Namun, perubahan besar - perubahan yang merombak cara kita melihat dan berinteraksi dengan dunia - memerlukan perubahan paradigma. Ini adalah perubahan mendasar dalam pemahaman kita tentang cara kerja dunia. Misalnya, perubahan dari ekonomi linear (di mana barang diproduksi, digunakan, dan dibuang) ke ekonomi sirkular (di mana barang didesain dan digunakan dengan cara yang memungkinkan mereka didaur ulang dan dipakai kembali) memerlukan perubahan paradigma.
Perubahan paradigma seperti ini memerlukan keterlibatan dan komitmen dari semua pihak - individu, perusahaan, pemerintah, dan masyarakat luas. Ini juga memerlukan pemahaman dan penerimaan bahwa cara lama melakukan sesuatu mungkin tidak lagi berfungsi, dan bahwa kita perlu mencari cara baru dan lebih berkelanjutan untuk maju.
Partisipasi masyarakat adalah kunci dalam pengelolaan sampah. Masyarakat setempat dan wisatawan harus dilibatkan dalam upaya ini, dan peran mereka dalam mengurangi dan mengelola sampah harus diakui dan diperkuat (Oosterveer, 2009). Dalam konteks ini, tampaknya ada ruang untuk CCE untuk lebih menjelaskan bagaimana mereka berencana melibatkan masyarakat dan wisatawan dalam inisiatif mereka.
Lihat juga ke inisiatif serupa di tempat lain bisa membantu YABB dalam mendesain dan menerapkan CCE. Memahami apa yang berhasil dan apa yang tidak di tempat lain bisa memberikan wawasan berharga dan membantu meningkatkan efektivitas program ini (Kaza et al., 2018).
Terakhir, pengukuran dan evaluasi adalah komponen penting dari setiap inisiatif seperti ini.

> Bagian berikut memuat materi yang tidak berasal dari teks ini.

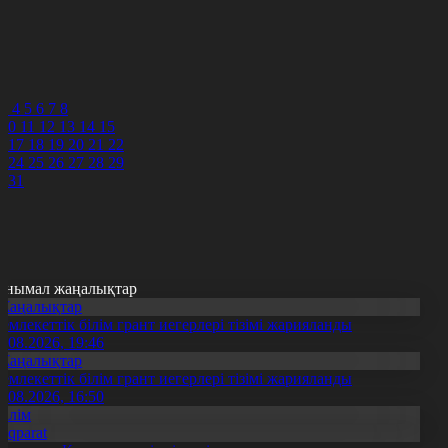
4
5
6
7
8
3
4
5
6
7
8
10
11
12
13
14
15
6
17
18
19
20
21
22
3
24
25
26
27
28
29
0
31
анымал жаңалықтар
Жаңалықтар
емлекеттік білім грант иегерлері тізімі жарияланды
7.08.2026, 19:46
Жаңалықтар
емлекеттік білім грант иегерлері тізімі жарияланды
7.08.2026, 16:50
Білім
Aqparat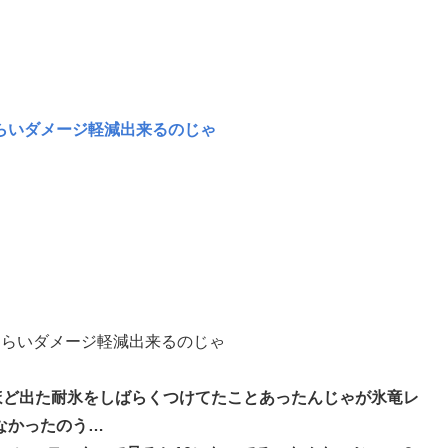
らいダメージ軽減出来るのじゃ
くらいダメージ軽減出来るのじゃ
ほど出た耐氷をしばらくつけてたことあったんじゃが氷竜レ
なかったのう…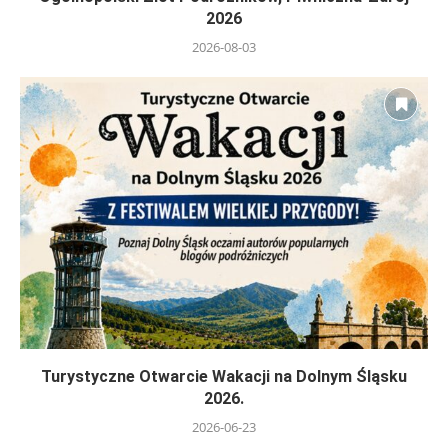
2026
2026-08-03
Turystyczne Otwarcie Wakacji na Dolnym Śląsku
2026.
2026-06-23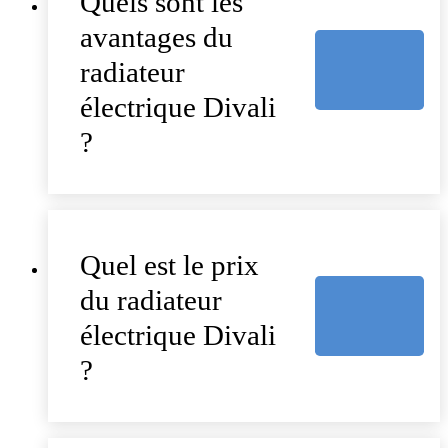
Quels sont les
avantages du
radiateur
électrique Divali
?
Quel est le prix
du radiateur
électrique Divali
?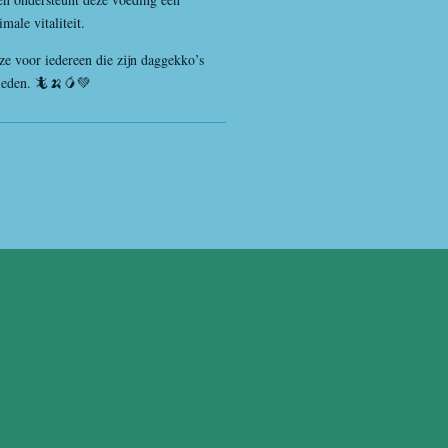
male vitaliteit.
e voor iedereen die zijn daggekko’s
bieden. 🦎🍌🥭💚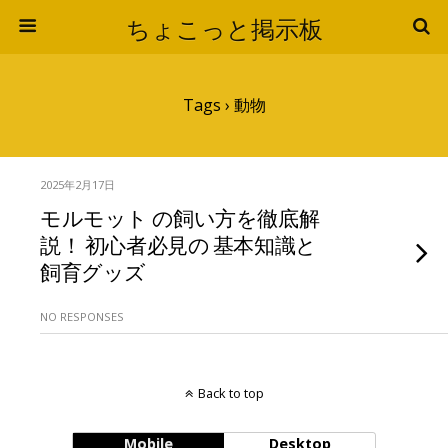
ちょこっと掲示板
Tags › 動物
2025年2月17日
モルモット の飼い方を徹底解
説！ 初心者必見の 基本知識と
飼育グッズ
NO RESPONSES
Back to top
Mobile
Desktop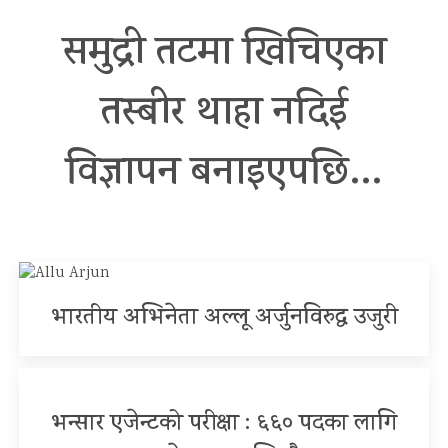
समुद्री तटमा खिचिएका
तस्बीर थाहा नदिई
विज्ञापन बनाइएपछि…
भारतीय अभिनेता अल्लू अर्जुनविरुद्ध उजुरी
भन्सार एजेन्टको परीक्षा : ६६० पदका लागि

Mereka memungkinkan organisasi dan pemangku kepentingan lainnya untuk melacak kemajuan, menilai dampak, dan membuat penyesuaian yang diperlukan untuk meningkatkan efektivitas program (Lange & McNeil, 2004).
RUJUKAN:
Ellen MacArthur Foundation. (2015). Towards a Circular Economy: Business Rationale for an Accelerated Transition.
Oosterveer, P. (2009). Urban Environmental Services and the State in East Asia: Applying the Strategic-Relational Approach. Pacific Affairs, 82(4), 555–575.
Kaza, S., Yao, L. C., Bhada-Tata, P., & Van Woerden, F. (2018). What a Waste 2.0: A Global Snapshot of Solid Waste Management to 2050. World Bank.
Lange, P., & McNeil, D. (2004). An International Study of the Factors Influencing the Development of Environmental Initiatives in the Solid Waste Management Industry.